▶

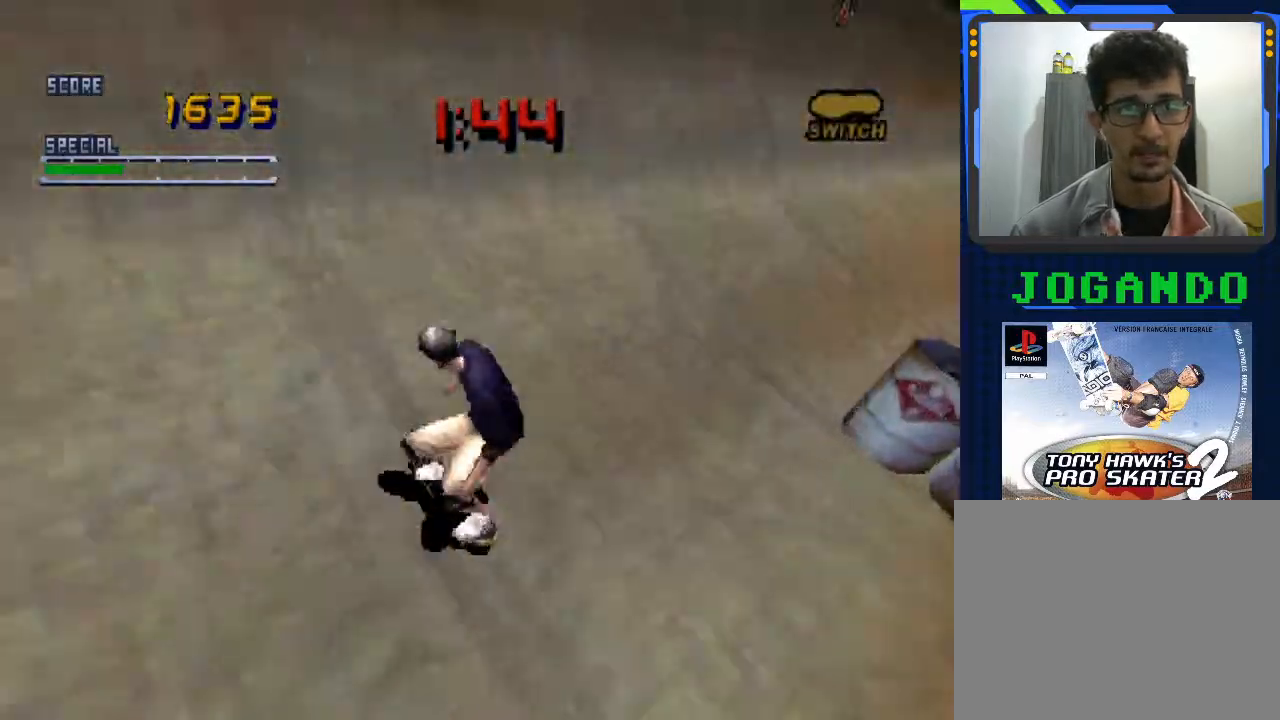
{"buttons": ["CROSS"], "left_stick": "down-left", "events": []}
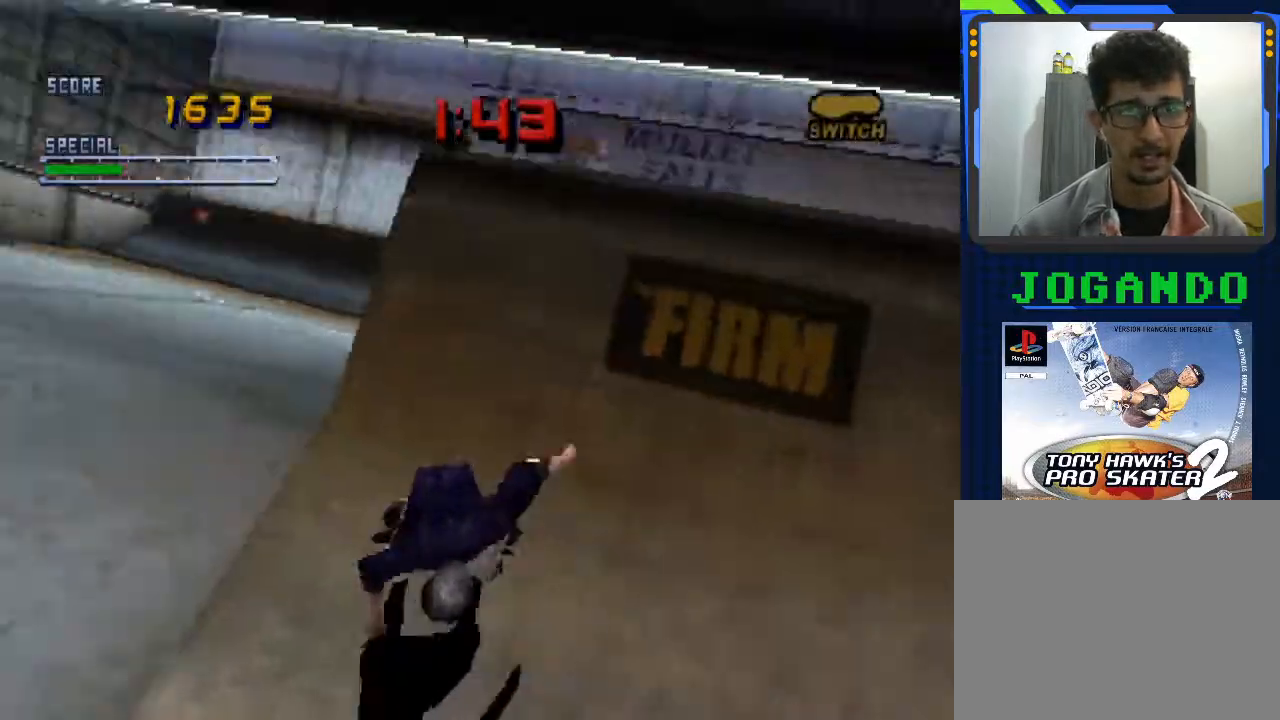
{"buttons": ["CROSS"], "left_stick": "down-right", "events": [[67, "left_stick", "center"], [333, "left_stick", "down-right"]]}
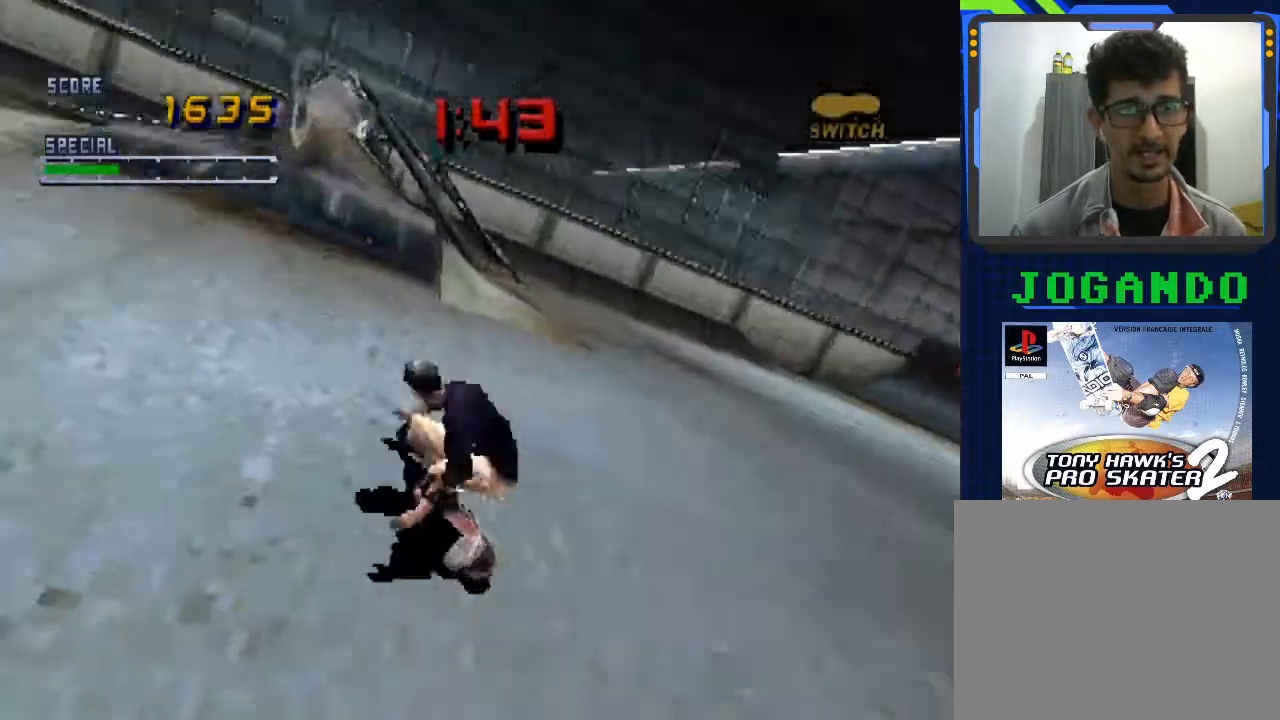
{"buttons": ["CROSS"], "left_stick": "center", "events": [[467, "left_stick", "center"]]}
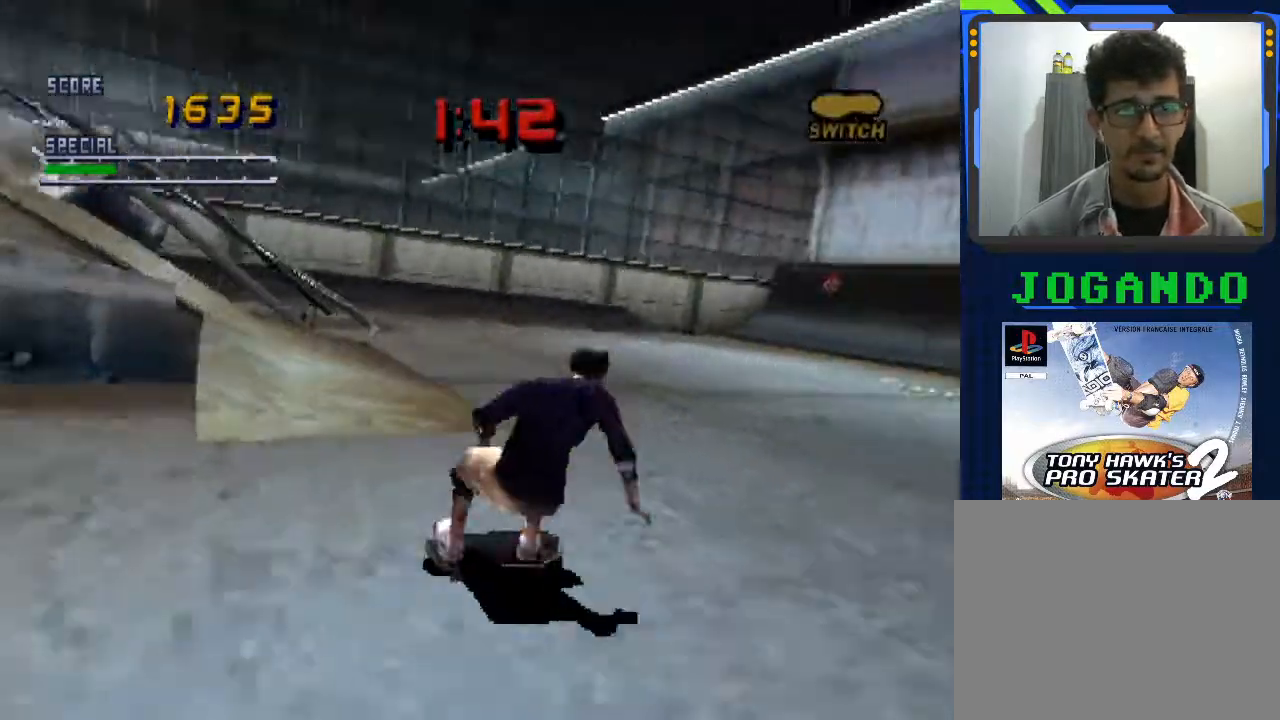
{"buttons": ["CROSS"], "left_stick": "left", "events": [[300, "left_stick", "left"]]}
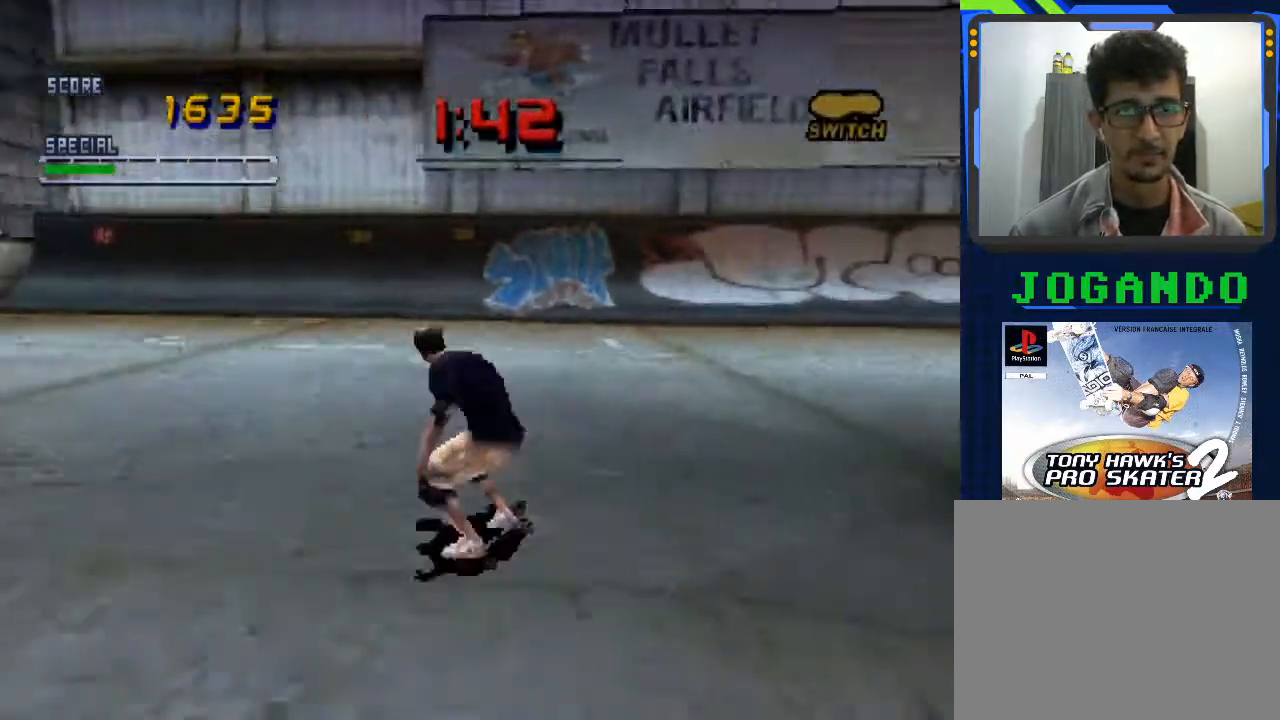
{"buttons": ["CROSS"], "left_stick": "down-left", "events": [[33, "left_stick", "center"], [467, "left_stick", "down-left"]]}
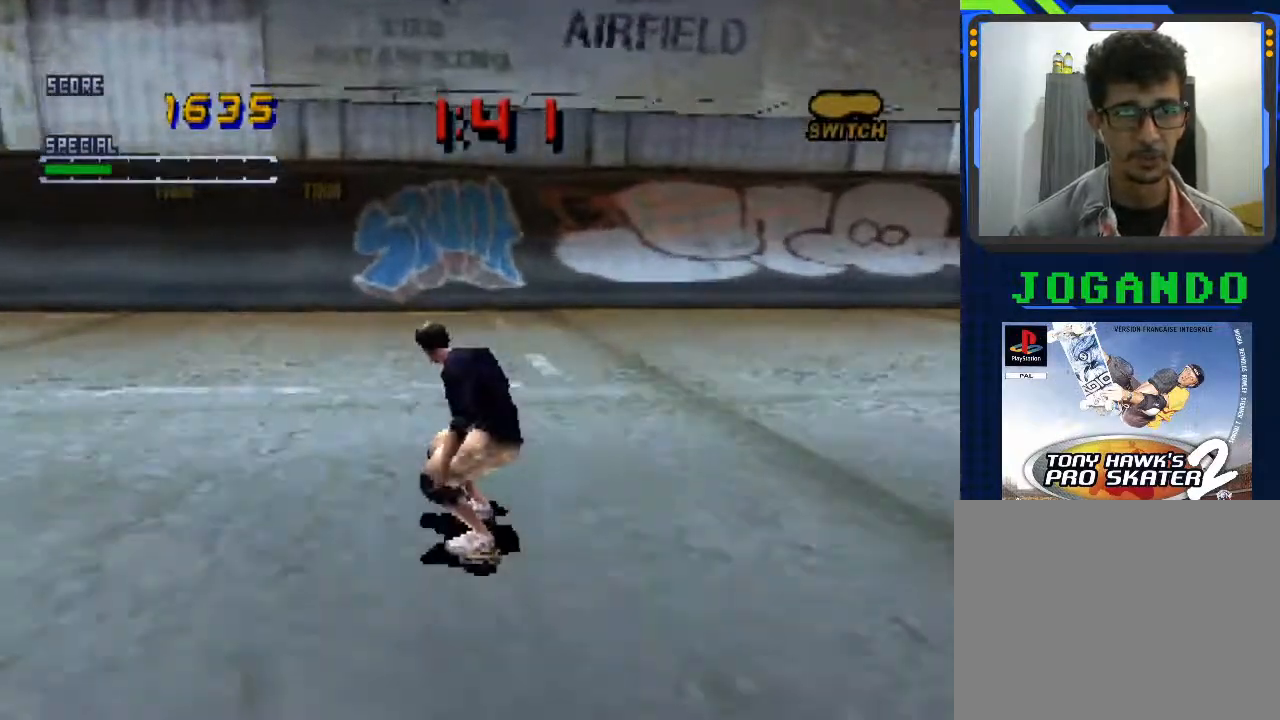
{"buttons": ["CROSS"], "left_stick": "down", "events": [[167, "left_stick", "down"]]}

◀

# About this task
The word is "center". Copy every line above where it appears.

# The answer
{"buttons": ["CROSS"], "left_stick": "down-right", "events": [[67, "left_stick", "center"], [333, "left_stick", "down-right"]]}
{"buttons": ["CROSS"], "left_stick": "center", "events": [[467, "left_stick", "center"]]}
{"buttons": ["CROSS"], "left_stick": "down-left", "events": [[33, "left_stick", "center"], [467, "left_stick", "down-left"]]}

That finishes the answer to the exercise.